La batalla del Ebro que comenzó en el mes de julio no concluiría hasta el mes de noviembre. La República perdió diez mil hombres y cincuenta mil resultaron heridos antes de que el frente cediera al avance de las tropas nacionales. Estas escuetas cifras dan idea por sí solas del heroísmo de aquel ejército que resistió impávido incluso cuando sabía que no le quedaba ya ningún puente en pie para emprender la retirada, si exceptuamos el de hierro en Mora de Ebro, que milagrosamente sobrevivió a todos aquellos bombardeos.

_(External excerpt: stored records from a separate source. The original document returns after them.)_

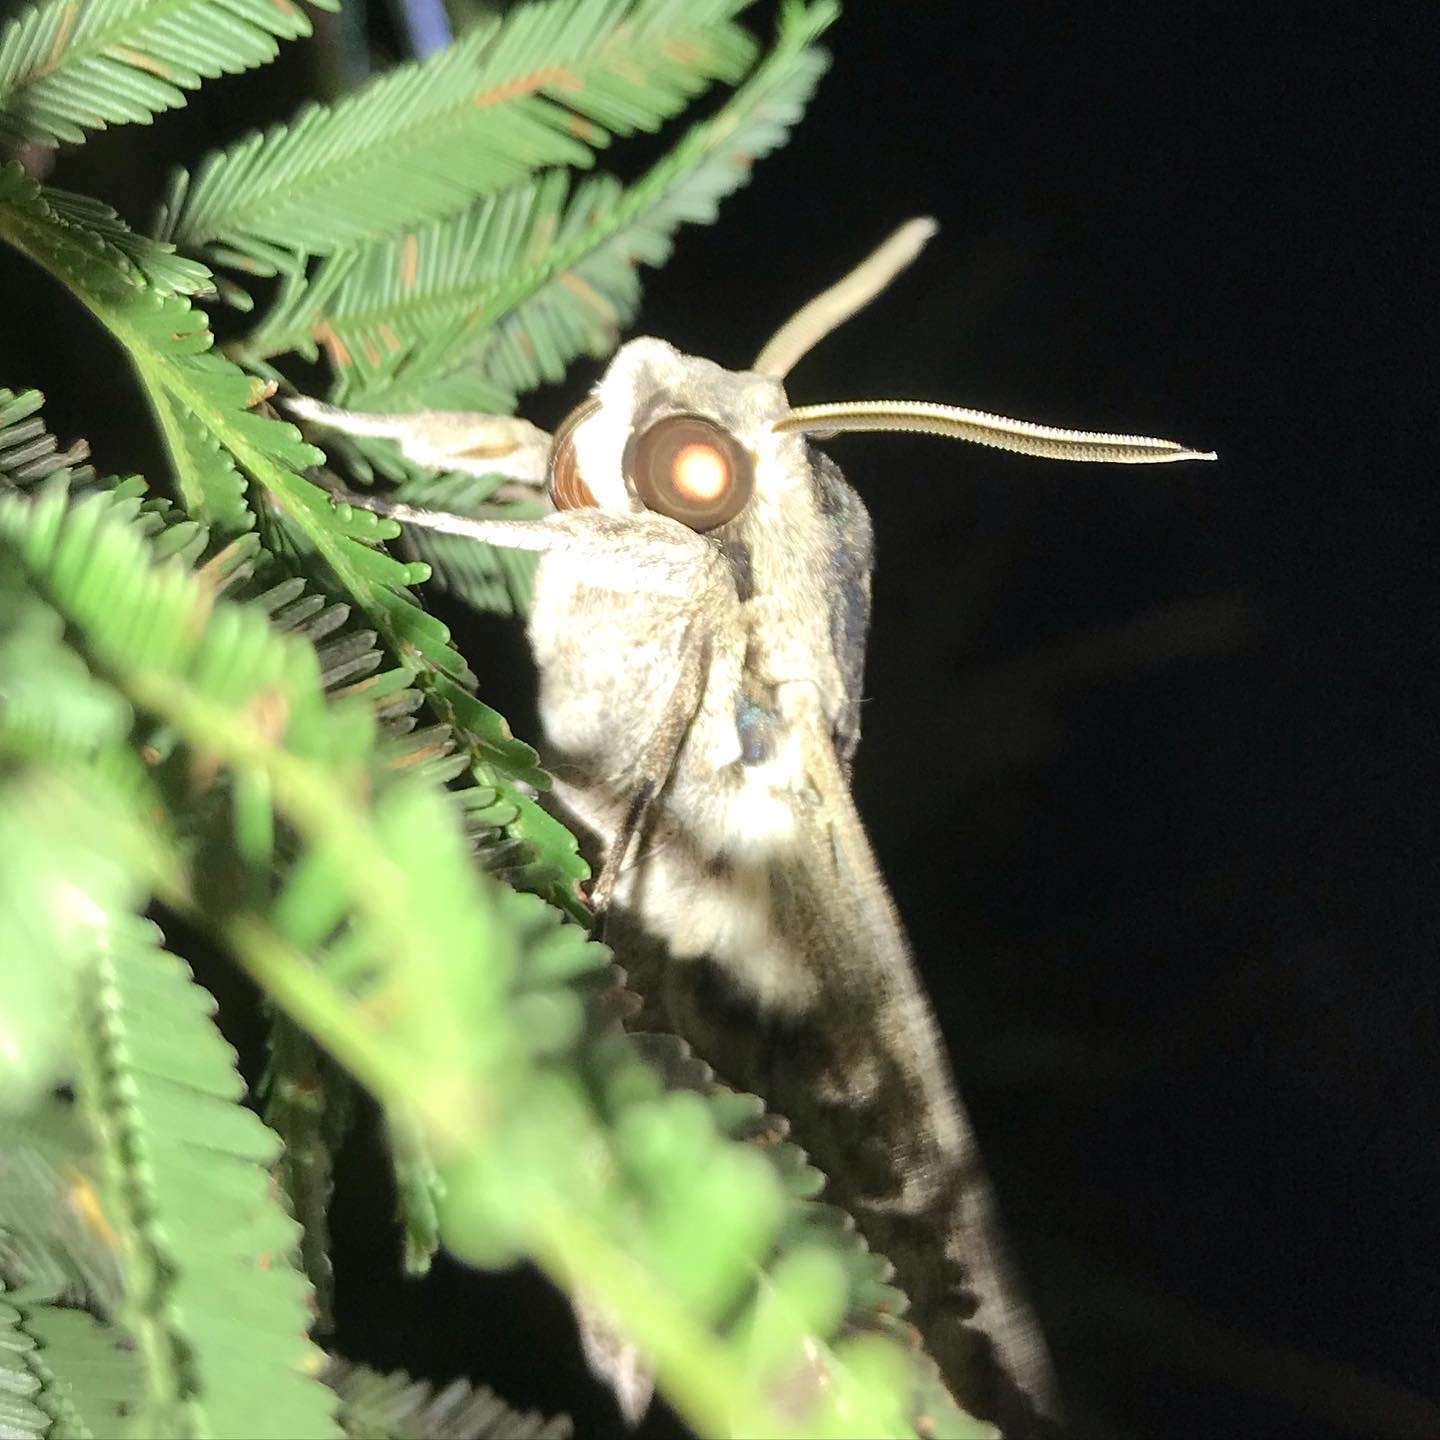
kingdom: Animalia
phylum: Arthropoda
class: Insecta
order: Lepidoptera
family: Sphingidae
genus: Agrius
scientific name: Agrius convolvuli
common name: Convolvulus hawkmoth
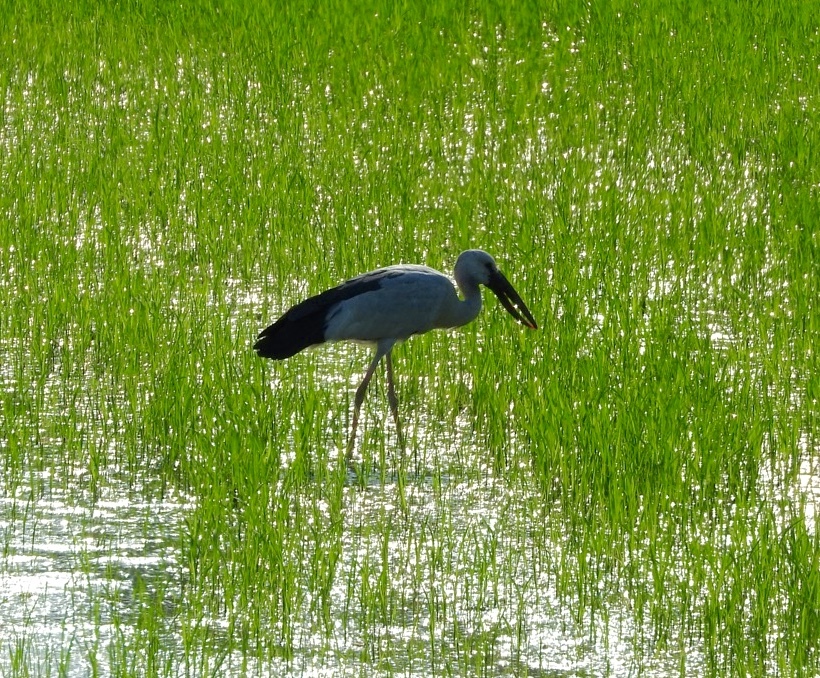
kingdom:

Pienso que una de las pérdidas más importantes que sufrió el ejército republicano durante aquella larga batalla fue la de las Brigadas Internacionales, que se habían incorporado a la 35 División bajo las órdenes del coronel Medina. Hubo en España unos doce mil brigadistas, y me imagino que en el frente del Ebro combatirían unos cinco mil. La decisión de prescindir de ellos la tomó el doctor Negrín cuando anunció, ante la asamblea de la Sociedad de Naciones, que la República había decidido retirar a todos los voluntarios extranjeros de forma unilateral, es decir, sin esperar la misma medida por parte de Franco. Barcelona les dio una impresionante y calurosa despedida el 28 de octubre, cuando los brigadistas marcharon por última vez por las avenidas principales de la ciudad. Aquello parecía el principio del fin. Unos días después moría en Palma de Mallorca el hermano piloto del general Franco. Aquel hombre que había apostado por la República antes de que esta se declarara y después se había sumado al ejército nacional, moría antes de ver entrar las tropas nacionales en Barcelona.